- [Job]
Return, exactly as written, the line containing "perfeccionar su búsqueda" and every line after it to the end of the records below, with no pictures.

- [Task material]
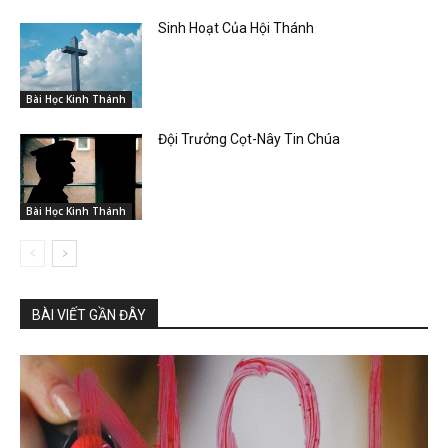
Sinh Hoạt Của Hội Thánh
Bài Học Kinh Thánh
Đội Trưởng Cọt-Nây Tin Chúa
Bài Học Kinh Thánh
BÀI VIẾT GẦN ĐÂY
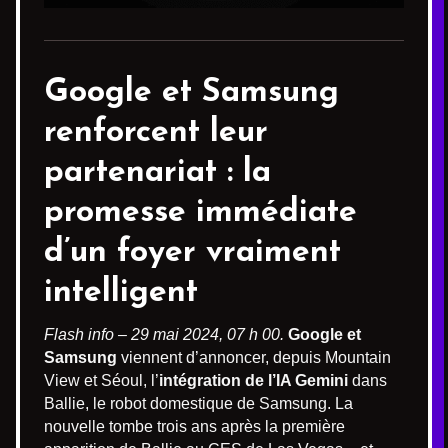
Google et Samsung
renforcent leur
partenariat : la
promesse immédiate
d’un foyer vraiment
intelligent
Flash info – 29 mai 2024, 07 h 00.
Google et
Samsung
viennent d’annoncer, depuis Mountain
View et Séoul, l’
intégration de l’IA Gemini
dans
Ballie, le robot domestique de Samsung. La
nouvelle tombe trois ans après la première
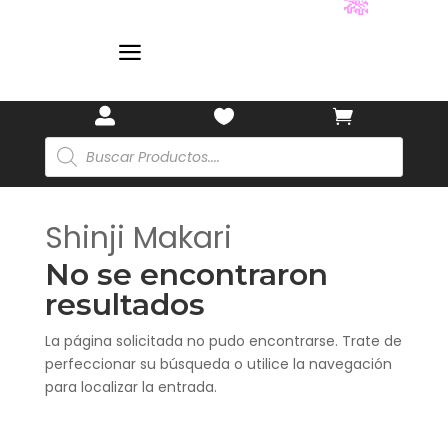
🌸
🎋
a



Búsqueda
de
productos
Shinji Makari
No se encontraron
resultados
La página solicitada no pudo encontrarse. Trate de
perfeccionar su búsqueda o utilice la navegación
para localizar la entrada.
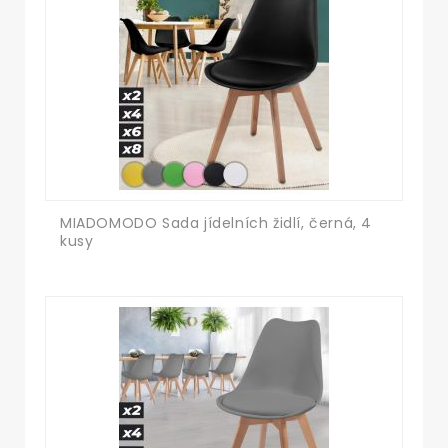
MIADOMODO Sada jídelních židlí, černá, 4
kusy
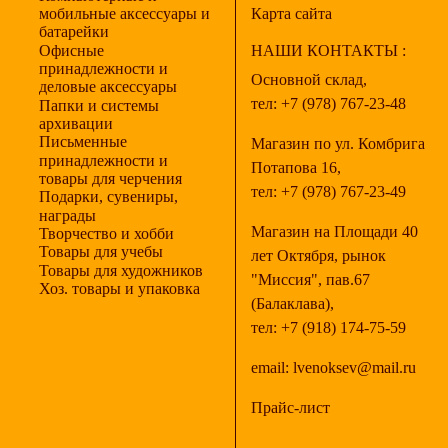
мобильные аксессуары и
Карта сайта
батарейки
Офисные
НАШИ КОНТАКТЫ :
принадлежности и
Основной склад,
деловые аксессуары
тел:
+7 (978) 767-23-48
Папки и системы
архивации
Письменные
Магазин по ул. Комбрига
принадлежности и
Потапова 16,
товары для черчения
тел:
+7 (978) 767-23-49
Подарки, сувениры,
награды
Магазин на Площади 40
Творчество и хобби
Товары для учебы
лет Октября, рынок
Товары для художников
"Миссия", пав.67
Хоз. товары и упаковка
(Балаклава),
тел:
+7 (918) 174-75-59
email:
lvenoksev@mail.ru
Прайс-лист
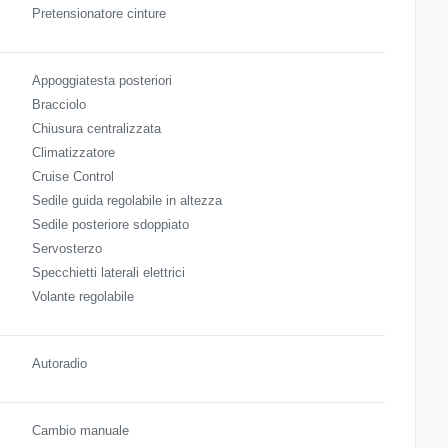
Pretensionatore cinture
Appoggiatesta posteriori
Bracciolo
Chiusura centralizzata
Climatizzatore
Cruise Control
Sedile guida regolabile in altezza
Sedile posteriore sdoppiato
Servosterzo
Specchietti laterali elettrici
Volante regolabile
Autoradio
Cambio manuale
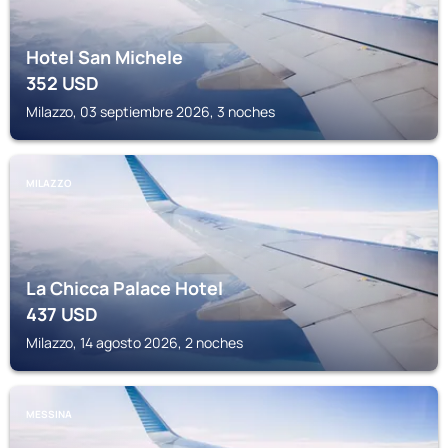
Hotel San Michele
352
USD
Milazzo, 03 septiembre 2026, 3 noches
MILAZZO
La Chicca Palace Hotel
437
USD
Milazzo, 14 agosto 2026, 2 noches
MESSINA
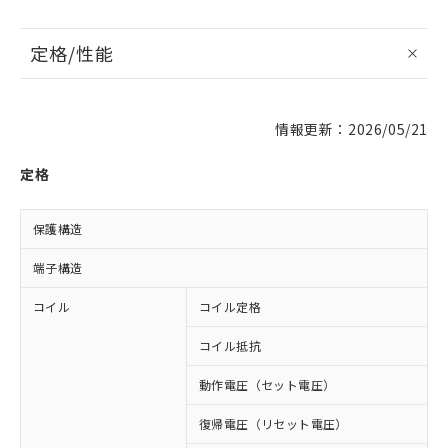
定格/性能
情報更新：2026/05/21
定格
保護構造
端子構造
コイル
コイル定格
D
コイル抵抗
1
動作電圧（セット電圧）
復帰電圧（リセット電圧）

- [Exercise answer]
perfeccionar su búsqueda o utilice la navegación
para localizar la entrada.
MIADOMODO Sada jídelních židlí, černá, 4
kusy
мобильные аксессуары и
Карта сайта
батарейки
Офисные
НАШИ КОНТАКТЫ :
принадлежности и
Основной склад,
деловые аксессуары
тел:
+7 (978) 767-23-48
Папки и системы
архивации
Письменные
Магазин по ул. Комбрига
принадлежности и
Потапова 16,
товары для черчения
тел:
+7 (978) 767-23-49
Подарки, сувениры,
награды
Магазин на Площади 40
Творчество и хобби
Товары для учебы
лет Октября, рынок
Товары для художников
"Миссия", пав.67
Хоз. товары и упаковка
(Балаклава),
тел:
+7 (918) 174-75-59
email:
lvenoksev@mail.ru
Прайс-лист
Pretensionatore cinture
Appoggiatesta posteriori
Bracciolo
Chiusura centralizzata
Climatizzatore
Cruise Control
Sedile guida regolabile in altezza
Sedile posteriore sdoppiato
Servosterzo
Specchietti laterali elettrici
Volante regolabile
Autoradio
Cambio manuale
Hotel San Michele
352
USD
Milazzo, 03 septiembre 2026, 3 noches
MILAZZO
La Chicca Palace Hotel
437
USD
Milazzo, 14 agosto 2026, 2 noches
MESSINA
定格/性能
情報更新：2026/05/21
定格
保護構造
端子構造
コイル
コイル定格
D
コイル抵抗
1
動作電圧（セット電圧）
復帰電圧（リセット電圧）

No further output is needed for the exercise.